(Source texts of formatted documents)

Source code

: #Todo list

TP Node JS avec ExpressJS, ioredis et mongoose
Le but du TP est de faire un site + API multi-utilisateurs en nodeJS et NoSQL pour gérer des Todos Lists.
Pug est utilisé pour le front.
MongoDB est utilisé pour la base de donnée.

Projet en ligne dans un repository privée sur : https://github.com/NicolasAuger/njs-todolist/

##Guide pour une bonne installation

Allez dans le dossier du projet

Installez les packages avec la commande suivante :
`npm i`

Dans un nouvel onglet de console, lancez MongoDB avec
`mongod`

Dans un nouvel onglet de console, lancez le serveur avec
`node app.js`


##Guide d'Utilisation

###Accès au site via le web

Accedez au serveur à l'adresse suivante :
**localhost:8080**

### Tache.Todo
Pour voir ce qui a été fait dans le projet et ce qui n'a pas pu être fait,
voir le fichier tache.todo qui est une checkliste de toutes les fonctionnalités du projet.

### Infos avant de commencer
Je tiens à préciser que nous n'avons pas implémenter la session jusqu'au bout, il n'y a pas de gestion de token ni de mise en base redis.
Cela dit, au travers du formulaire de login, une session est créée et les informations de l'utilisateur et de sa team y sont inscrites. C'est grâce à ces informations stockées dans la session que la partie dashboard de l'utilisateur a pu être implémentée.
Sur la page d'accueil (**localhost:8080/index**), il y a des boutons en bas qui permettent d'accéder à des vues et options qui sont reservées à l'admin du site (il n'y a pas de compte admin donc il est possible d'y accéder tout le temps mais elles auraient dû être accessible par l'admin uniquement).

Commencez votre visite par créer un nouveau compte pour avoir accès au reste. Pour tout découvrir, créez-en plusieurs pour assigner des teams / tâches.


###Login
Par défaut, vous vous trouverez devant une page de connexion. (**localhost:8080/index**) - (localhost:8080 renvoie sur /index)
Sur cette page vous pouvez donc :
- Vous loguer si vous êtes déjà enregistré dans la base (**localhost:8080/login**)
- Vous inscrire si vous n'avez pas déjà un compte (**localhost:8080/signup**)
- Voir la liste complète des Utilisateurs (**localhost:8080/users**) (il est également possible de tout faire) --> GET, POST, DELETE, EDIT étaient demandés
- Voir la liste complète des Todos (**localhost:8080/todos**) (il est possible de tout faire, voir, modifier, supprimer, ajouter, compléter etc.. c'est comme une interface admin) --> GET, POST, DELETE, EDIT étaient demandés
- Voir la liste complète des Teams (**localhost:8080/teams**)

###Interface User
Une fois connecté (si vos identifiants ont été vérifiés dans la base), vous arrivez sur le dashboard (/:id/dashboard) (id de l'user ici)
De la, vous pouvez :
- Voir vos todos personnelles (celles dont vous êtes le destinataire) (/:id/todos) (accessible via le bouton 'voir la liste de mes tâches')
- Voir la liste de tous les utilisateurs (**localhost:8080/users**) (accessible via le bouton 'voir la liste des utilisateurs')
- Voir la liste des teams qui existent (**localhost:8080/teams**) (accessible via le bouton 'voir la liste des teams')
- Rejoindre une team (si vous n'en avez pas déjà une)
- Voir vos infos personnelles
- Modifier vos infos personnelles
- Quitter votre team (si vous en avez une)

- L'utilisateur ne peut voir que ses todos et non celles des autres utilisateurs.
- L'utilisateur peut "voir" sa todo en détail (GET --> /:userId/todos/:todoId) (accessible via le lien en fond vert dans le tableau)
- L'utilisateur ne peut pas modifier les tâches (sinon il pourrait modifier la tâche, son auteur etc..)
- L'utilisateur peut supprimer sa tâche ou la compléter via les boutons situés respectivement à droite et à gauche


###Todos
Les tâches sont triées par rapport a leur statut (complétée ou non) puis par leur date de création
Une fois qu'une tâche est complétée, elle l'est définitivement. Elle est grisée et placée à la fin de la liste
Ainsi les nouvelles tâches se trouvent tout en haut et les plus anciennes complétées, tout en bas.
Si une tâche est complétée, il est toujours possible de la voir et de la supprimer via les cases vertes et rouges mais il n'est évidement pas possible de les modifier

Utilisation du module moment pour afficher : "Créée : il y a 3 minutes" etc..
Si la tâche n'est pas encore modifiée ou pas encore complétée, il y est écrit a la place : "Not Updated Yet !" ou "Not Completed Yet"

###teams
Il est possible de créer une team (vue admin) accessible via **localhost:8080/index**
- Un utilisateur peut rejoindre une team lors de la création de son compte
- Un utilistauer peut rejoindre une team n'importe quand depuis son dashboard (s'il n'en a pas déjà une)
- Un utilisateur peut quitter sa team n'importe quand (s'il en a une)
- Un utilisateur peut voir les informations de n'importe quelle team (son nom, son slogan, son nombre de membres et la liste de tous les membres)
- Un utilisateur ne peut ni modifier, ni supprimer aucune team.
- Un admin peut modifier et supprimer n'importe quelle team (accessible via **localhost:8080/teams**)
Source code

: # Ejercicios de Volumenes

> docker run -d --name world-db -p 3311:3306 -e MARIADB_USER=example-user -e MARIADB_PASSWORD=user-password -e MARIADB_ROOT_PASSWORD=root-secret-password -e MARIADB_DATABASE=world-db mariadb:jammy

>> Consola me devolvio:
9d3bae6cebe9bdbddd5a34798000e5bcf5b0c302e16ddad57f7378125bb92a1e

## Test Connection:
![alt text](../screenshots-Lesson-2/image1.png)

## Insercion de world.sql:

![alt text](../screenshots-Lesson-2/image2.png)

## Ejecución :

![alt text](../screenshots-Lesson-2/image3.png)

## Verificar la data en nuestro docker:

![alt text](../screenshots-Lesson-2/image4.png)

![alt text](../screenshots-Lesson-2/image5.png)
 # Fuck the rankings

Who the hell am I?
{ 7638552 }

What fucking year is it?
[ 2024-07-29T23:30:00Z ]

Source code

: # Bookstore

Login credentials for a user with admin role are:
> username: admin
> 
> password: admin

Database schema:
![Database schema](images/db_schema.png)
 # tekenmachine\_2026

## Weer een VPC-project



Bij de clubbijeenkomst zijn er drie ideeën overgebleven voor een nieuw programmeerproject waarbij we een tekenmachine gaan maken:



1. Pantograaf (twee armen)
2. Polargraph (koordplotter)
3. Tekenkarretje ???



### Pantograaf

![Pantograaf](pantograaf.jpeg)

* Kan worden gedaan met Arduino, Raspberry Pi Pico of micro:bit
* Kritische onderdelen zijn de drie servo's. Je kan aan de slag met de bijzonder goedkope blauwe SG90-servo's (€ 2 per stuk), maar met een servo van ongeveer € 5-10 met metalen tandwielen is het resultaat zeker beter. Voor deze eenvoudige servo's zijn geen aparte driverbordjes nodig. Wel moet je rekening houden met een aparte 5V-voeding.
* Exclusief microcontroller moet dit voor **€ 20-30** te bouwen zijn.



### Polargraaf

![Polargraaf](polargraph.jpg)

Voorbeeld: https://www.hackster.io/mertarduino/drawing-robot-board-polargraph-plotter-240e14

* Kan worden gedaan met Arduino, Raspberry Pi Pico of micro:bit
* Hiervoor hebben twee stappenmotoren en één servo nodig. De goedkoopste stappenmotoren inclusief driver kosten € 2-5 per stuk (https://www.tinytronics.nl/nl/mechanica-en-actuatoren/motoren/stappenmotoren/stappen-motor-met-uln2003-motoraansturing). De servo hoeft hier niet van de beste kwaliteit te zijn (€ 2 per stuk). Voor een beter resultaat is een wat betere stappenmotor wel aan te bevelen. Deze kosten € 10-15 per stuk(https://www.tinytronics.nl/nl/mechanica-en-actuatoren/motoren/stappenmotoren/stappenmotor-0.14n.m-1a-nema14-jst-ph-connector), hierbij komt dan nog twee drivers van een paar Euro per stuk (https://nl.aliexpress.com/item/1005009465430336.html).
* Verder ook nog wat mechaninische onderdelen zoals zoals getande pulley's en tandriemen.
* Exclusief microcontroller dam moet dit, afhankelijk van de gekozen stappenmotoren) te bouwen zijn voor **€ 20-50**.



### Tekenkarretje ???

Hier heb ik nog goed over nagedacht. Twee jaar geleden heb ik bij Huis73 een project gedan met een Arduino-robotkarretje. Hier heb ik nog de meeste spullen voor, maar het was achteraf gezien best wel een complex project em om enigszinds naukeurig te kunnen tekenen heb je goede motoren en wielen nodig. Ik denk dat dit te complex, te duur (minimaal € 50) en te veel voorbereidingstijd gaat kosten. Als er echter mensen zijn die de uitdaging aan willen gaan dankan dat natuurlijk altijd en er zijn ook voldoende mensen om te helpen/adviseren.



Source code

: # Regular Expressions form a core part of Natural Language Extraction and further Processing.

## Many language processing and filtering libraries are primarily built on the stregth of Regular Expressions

TASK TO COMPLETE —
Copy out, word for word, the part of the entries above that begins at the line with "Si une tâche" and ends at the line with "## Insercion de", including both.

TASK OUTPUT —
Si une tâche est complétée, il est toujours possible de la voir et de la supprimer via les cases vertes et rouges mais il n'est évidement pas possible de les modifier

Utilisation du module moment pour afficher : "Créée : il y a 3 minutes" etc..
Si la tâche n'est pas encore modifiée ou pas encore complétée, il y est écrit a la place : "Not Updated Yet !" ou "Not Completed Yet"

###teams
Il est possible de créer une team (vue admin) accessible via **localhost:8080/index**
- Un utilisateur peut rejoindre une team lors de la création de son compte
- Un utilistauer peut rejoindre une team n'importe quand depuis son dashboard (s'il n'en a pas déjà une)
- Un utilisateur peut quitter sa team n'importe quand (s'il en a une)
- Un utilisateur peut voir les informations de n'importe quelle team (son nom, son slogan, son nombre de membres et la liste de tous les membres)
- Un utilisateur ne peut ni modifier, ni supprimer aucune team.
- Un admin peut modifier et supprimer n'importe quelle team (accessible via **localhost:8080/teams**)
Source code

: # Ejercicios de Volumenes

> docker run -d --name world-db -p 3311:3306 -e MARIADB_USER=example-user -e MARIADB_PASSWORD=user-password -e MARIADB_ROOT_PASSWORD=root-secret-password -e MARIADB_DATABASE=world-db mariadb:jammy

>> Consola me devolvio:
9d3bae6cebe9bdbddd5a34798000e5bcf5b0c302e16ddad57f7378125bb92a1e

## Test Connection:
![alt text](../screenshots-Lesson-2/image1.png)

## Insercion de world.sql:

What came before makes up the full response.